Part E: Commit your work (10 min)

cd ~/fnd-102/lab-6
git add lab-6-scanner.py sample.log
# scanner.debug.log is an output artifact; do not commit
echo 'scanner.debug.log' >> ~/fnd-102/.gitignore
git add ~/fnd-102/.gitignore
git commit -m "lab-6: refactor scanner with argparse CLI and logging (file DEBUG + stderr level by flag)"

A .gitignore keeps generated artifacts out of the repo. The pattern is one path per line; entries can use globs (*.log).

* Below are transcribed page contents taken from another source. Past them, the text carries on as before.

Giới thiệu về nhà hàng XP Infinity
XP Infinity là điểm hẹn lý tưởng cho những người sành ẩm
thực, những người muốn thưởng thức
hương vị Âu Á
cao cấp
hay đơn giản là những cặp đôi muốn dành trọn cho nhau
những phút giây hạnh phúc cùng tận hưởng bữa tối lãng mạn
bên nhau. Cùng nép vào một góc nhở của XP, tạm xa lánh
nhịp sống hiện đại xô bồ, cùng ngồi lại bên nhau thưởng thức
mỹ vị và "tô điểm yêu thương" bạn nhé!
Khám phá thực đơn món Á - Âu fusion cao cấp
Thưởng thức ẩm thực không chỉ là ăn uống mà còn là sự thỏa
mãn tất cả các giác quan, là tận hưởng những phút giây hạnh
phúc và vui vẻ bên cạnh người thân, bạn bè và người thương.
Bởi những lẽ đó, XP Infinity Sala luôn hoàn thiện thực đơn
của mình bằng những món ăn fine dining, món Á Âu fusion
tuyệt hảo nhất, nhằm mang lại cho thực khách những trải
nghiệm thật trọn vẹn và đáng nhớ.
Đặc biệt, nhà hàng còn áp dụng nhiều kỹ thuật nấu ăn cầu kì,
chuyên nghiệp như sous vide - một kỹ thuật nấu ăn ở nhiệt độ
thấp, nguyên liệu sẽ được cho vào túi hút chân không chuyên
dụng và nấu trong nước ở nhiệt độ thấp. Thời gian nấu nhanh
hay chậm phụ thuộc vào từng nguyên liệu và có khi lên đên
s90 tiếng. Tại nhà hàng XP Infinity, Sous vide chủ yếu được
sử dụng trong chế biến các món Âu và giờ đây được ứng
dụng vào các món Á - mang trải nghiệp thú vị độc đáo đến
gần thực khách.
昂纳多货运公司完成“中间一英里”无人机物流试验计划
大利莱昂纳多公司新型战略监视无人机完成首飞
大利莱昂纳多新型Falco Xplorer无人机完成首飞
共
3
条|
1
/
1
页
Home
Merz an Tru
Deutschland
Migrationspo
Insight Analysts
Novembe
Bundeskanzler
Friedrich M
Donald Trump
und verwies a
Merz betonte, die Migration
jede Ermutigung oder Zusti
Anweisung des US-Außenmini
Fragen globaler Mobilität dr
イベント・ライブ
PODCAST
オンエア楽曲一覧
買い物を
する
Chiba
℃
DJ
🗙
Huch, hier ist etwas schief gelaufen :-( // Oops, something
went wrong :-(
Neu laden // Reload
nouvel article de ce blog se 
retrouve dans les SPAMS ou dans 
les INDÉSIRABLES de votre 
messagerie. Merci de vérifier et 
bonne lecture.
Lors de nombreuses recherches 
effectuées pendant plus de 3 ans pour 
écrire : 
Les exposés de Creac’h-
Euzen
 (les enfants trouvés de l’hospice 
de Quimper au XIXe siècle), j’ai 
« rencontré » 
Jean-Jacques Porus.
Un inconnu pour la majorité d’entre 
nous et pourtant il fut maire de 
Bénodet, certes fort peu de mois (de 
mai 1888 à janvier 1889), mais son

Expected output / artifact

lab-6-scanner.py should:

  • Use argparse.ArgumentParser with at least four arguments: positional input, optional --top, --output, --verbose, --debug
  • Use logging.getLogger with two handlers (file + stderr)
  • File handler always DEBUG; stderr handler WARNING / INFO / DEBUG based on flags
  • Produce identical results to Lab 5 on the same input
  • --help reads like documentation, not field names

Files committed: lab-6-scanner.py, sample.log, .gitignore.


What's the failure mode?

This tool's likely failure modes:

  1. scanner.debug.log not writable. If you run the scanner in a read-only directory, the FileHandler raises PermissionError at config time. The user sees a traceback before any work happens. Defensive fix: try the file handler; on failure, log a warning and continue with stderr only.
  2. --output path's directory does not exist. open('subdir/out.txt', 'w') fails if subdir/ does not exist. Defensive fix: args.output.parent.mkdir(parents=True, exist_ok=True) before opening.
  3. The scanner crashes mid-stream. If a single log line has unexpected encoding, the for line in f: loop raises UnicodeDecodeError and you lose all matches found so far. Fix (week 9): try/except around the read.
  4. --top of 0. Argparse accepts --top 0; your matches[:0] is empty; the user sees "First 0:" followed by nothing. Not a crash, but confusing. Forward-stretch: add a choices=range(1, 1001) to argparse, or a manual validation.

Common pitfalls

  • logging.info(f'count: {n}') vs log.info('count: %d', n). The first formats eagerly (always); the second formats lazily (only if INFO is enabled). Tight loops should always use the lazy form. Lecture mentioned this; reinforce by running a million-iteration loop with each style and comparing wall time.
  • Forgetting if __name__ == '__main__':. Without it, importing lab-6-scanner.py runs the scanner. Tests in week 13 will fail loudly. Module names with hyphens cannot be imported anyway; rename to lab_6_scanner.py if you plan to test.
  • --verbose AND --debug passed together. Your config gives --debug precedence (good). Document this in the help string if it matters.
  • Argparse default of False for flags. action='store_true' defaults to False if the flag is absent. action='store_false' defaults to True. Pick the one that matches the natural off-state.

Stretch (optional)

  1. Add --threshold N that only reports kinds with ≥ N occurrences. Practice in conditional filtering with argparse-controlled threshold.
  2. Add --format with choices text, json, csv for the output format. Each choice changes how matches and counts are serialized.
  3. Split the file into a package. scanner/__init__.py, scanner/cli.py (argparse), scanner/core.py (scan generator), scanner/__main__.py (entry). Run with python3 -m scanner. This is the conventional shape for a real Python CLI tool.
  4. Add a config-file argument (--config config.json) that pre-loads defaults for --top and --threshold. CLI overrides config; config overrides argparse defaults.

Lab 6 v0.1.